Is It Something I Said?

by Darwin on March 31, 2011

The other night I had one of those moments where I felt I needed to write a post about the experience.  It’s about women and money.  And attitudes and feminism.  All mixed into a brief conversation.

Here we go: My wife asked me to stop by the gym where our kids are taking a class and pick two up while our oldest finished his class since the start/stops were staggered and it’s really annoying keeping the younger two under control when they’re bored while waiting.  So, I popped in and talked to my wife for a bit and watched the kids doing their thing.  There’s another mom there with a kid in my son’s class.  Her and my wife converse somewhat routinely and the kids like each other so they’re quasi-gym friends, if you will.

My Wife, The Planner

My wife asked if I’d hold our daughter while she went to book a birthday party for our son.  She then asked me about what I thought about various dates and times.  I shrugged, laughed, and said, “I don’t know dear, that’s your department”.  The friend said to me, “Oh, you don’t have any say, do you?” jokingly.  I replied, “No, I just ask her where I need to be and where to send the checks”.  The reality is…I literally ask my wife where I need to be and where to send checks.  That’s the truth.  We have so much going on with various activities for school, birthday parties, piano lessons, baseball, swimming, gym, etc., she pretty much books everything and covers what she can during the day and at night, I drive the kids to various things, coach teams, etc.  I also handle all the finances, so I get stuck paying the bills.  She has no interest in finances at all and just trusts me to pay the bills, save enough for college and retirement, and not do something stupid with our money.

■ Activity list:
a) In the blog post about women and money, who handles the family's finances?
b) Continue the blog post about women and money from where it stops.

■ Supplied entries:
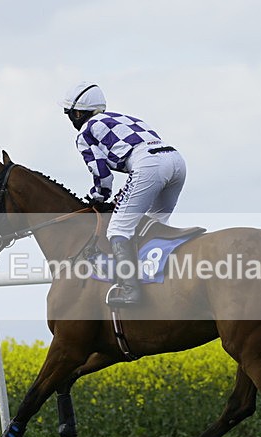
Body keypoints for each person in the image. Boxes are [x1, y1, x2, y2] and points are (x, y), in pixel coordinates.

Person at [60, 81, 187, 306]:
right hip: (176, 160)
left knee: (118, 228)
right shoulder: (125, 118)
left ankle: (130, 289)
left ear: (77, 112)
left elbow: (102, 175)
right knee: (153, 223)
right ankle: (156, 278)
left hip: (149, 164)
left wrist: (99, 197)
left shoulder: (84, 133)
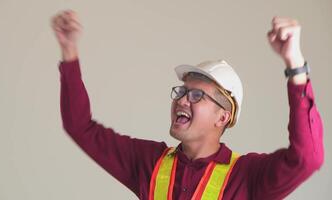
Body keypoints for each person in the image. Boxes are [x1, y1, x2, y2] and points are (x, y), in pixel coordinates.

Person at [52, 10, 324, 200]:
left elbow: (307, 159)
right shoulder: (148, 163)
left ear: (222, 117)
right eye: (182, 91)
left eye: (196, 96)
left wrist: (295, 65)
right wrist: (69, 53)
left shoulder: (248, 177)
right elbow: (80, 127)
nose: (182, 99)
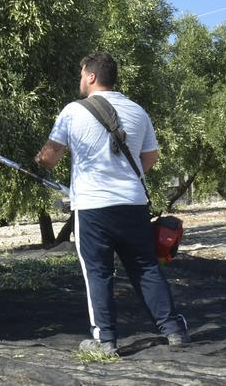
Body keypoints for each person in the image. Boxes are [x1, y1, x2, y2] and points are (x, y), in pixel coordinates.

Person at [34, 52, 188, 355]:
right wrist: (125, 179)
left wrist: (36, 161)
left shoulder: (73, 111)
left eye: (81, 75)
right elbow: (151, 157)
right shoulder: (137, 111)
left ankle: (105, 340)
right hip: (133, 204)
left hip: (93, 208)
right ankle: (173, 330)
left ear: (91, 76)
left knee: (98, 272)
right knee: (145, 268)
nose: (80, 80)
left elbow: (50, 158)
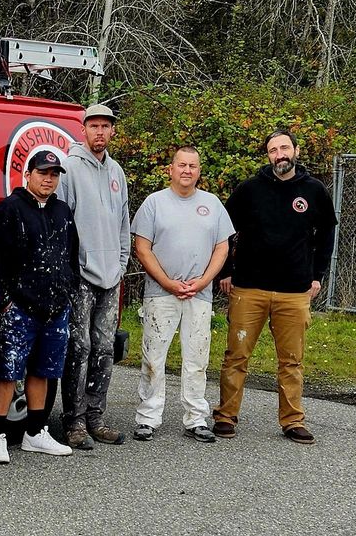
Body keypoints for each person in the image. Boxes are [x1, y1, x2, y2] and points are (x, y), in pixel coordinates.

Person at [213, 130, 337, 444]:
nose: (279, 154)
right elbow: (224, 232)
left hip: (294, 291)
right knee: (236, 356)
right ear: (268, 156)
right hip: (249, 288)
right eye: (272, 150)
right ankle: (225, 416)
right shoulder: (249, 190)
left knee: (291, 361)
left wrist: (317, 275)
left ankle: (293, 420)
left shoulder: (315, 191)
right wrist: (225, 272)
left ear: (295, 150)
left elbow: (325, 236)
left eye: (284, 147)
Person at [129, 146, 234, 443]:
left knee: (197, 357)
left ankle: (196, 418)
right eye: (182, 165)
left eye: (193, 166)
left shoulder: (212, 205)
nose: (187, 171)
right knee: (154, 357)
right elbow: (142, 247)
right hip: (160, 293)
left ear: (199, 171)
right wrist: (167, 282)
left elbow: (222, 248)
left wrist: (202, 281)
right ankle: (148, 417)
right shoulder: (154, 203)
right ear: (171, 169)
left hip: (198, 296)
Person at [0, 149, 80, 462]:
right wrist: (6, 299)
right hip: (19, 307)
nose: (48, 179)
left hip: (55, 306)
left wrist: (68, 290)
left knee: (44, 370)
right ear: (28, 175)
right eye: (43, 173)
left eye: (54, 174)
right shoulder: (9, 209)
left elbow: (71, 255)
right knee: (7, 371)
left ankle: (36, 432)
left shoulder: (63, 211)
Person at [57, 102, 131, 449]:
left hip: (110, 277)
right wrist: (72, 268)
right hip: (81, 276)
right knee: (79, 347)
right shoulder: (69, 169)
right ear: (83, 129)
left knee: (104, 347)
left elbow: (123, 223)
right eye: (94, 126)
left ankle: (95, 417)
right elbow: (62, 222)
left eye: (106, 126)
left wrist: (121, 262)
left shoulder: (116, 172)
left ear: (113, 131)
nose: (100, 132)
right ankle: (73, 422)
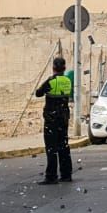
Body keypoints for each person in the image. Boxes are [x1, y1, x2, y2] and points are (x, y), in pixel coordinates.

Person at [33, 57, 74, 185]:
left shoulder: (51, 81)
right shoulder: (67, 80)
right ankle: (66, 174)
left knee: (51, 148)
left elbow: (38, 93)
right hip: (64, 118)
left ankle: (51, 176)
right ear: (64, 68)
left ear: (53, 68)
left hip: (52, 119)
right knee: (64, 146)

■ Answers to each task:
a) The author handles all the finances and pays the bills.

b)
Was It Something I Said?

So, my comment about “sending the checks” apparently struck a nerve with this woman.  She went from joking and being friendly to being an immature, misguided feminist in my opinion.  She started spouting off about how her husband would never “get away with saying something like that” and how she works 3 jobs.  Get this: A Mom, she’s on the school board and she’s some sort of beautician.  She was going on an on and I was kind of watching in awe about what an idiot she was making of herself.  I was thinking of countering that I have 3 jobs – a Project Manager, a Dad and a blogger and that she should read my post I was going to write about her, but it wasn’t even worth bothering; it was kind of humorous, kind of annoying and I didn’t want to go off on my wife’s pseudo-gym friend.  So, I just let her embarrass herself.

Here’s the funny part. Mid-rant, my wife walked over to me and said, “Honey, I don’t have my credit card, can you go to the desk and pay?”.  I looked at the friend, laughed, and said, “Sure, honey, I’ll go pay”.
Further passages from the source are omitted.